▶ **Problem**
Each record must come back unchanged in your answer, stripped of its images.

▶ **Data for review**
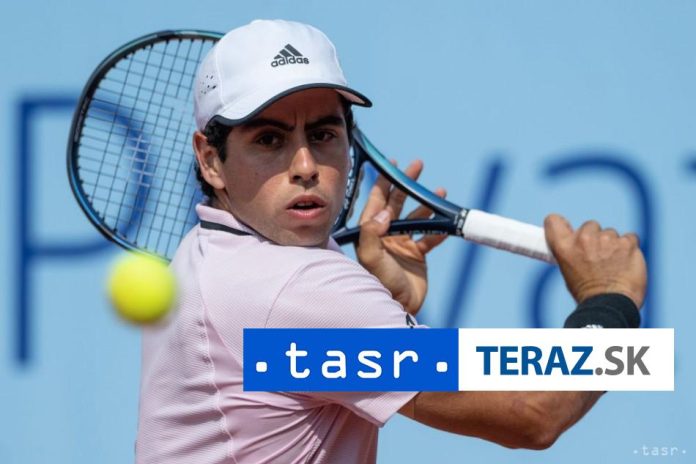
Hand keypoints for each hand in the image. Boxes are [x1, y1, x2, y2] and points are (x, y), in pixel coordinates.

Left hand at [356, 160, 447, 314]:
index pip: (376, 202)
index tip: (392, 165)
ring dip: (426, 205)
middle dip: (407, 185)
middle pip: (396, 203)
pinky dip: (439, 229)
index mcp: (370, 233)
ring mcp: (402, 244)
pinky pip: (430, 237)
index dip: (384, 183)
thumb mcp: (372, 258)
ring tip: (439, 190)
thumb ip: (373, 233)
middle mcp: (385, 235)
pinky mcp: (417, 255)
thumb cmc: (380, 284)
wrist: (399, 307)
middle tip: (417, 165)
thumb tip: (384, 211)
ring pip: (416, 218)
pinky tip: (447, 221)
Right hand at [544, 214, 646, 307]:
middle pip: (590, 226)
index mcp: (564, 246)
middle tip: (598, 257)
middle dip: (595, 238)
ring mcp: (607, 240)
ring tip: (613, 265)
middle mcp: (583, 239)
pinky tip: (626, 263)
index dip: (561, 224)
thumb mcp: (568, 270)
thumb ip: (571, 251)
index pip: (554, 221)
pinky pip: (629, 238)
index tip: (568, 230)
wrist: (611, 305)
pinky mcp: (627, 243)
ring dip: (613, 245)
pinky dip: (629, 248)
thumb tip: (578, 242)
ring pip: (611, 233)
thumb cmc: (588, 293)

▶ **Task solution**
Hand keypoints for each hand in the image. Boxes are [x1, y1, x2, y2] and points are (x, y), in pixel coordinates.

Left hand at [356, 160, 447, 314]:
index pip: (376, 202)
index tip: (392, 165)
ring dip: (426, 205)
middle dip: (407, 185)
middle pip: (396, 203)
pinky dip: (439, 229)
index mcp: (370, 233)
ring mcp: (402, 244)
pinky pip: (430, 237)
index dip: (384, 183)
thumb mcp: (372, 258)
ring tip: (439, 190)
thumb ip: (373, 233)
middle mcp: (385, 235)
pinky mcp: (417, 255)
thumb cmc: (380, 284)
wrist: (399, 307)
middle tip: (417, 165)
thumb tip: (384, 211)
ring pip: (416, 218)
pinky tip: (447, 221)
Right hand at [544, 214, 646, 307]:
middle pip: (590, 226)
index mcp: (564, 246)
middle tip: (598, 257)
middle dip: (595, 238)
ring mcp: (607, 240)
ring tip: (613, 265)
middle mcp: (583, 239)
pinky tip: (626, 263)
index dip: (561, 224)
thumb mcp: (568, 270)
thumb ip: (571, 251)
index pip: (554, 221)
pinky pip: (629, 238)
index tip: (568, 230)
wrist: (611, 305)
pinky mcp: (627, 243)
ring dip: (613, 245)
pinky dip: (629, 248)
thumb tip: (578, 242)
ring pip: (611, 233)
thumb cmc: (588, 293)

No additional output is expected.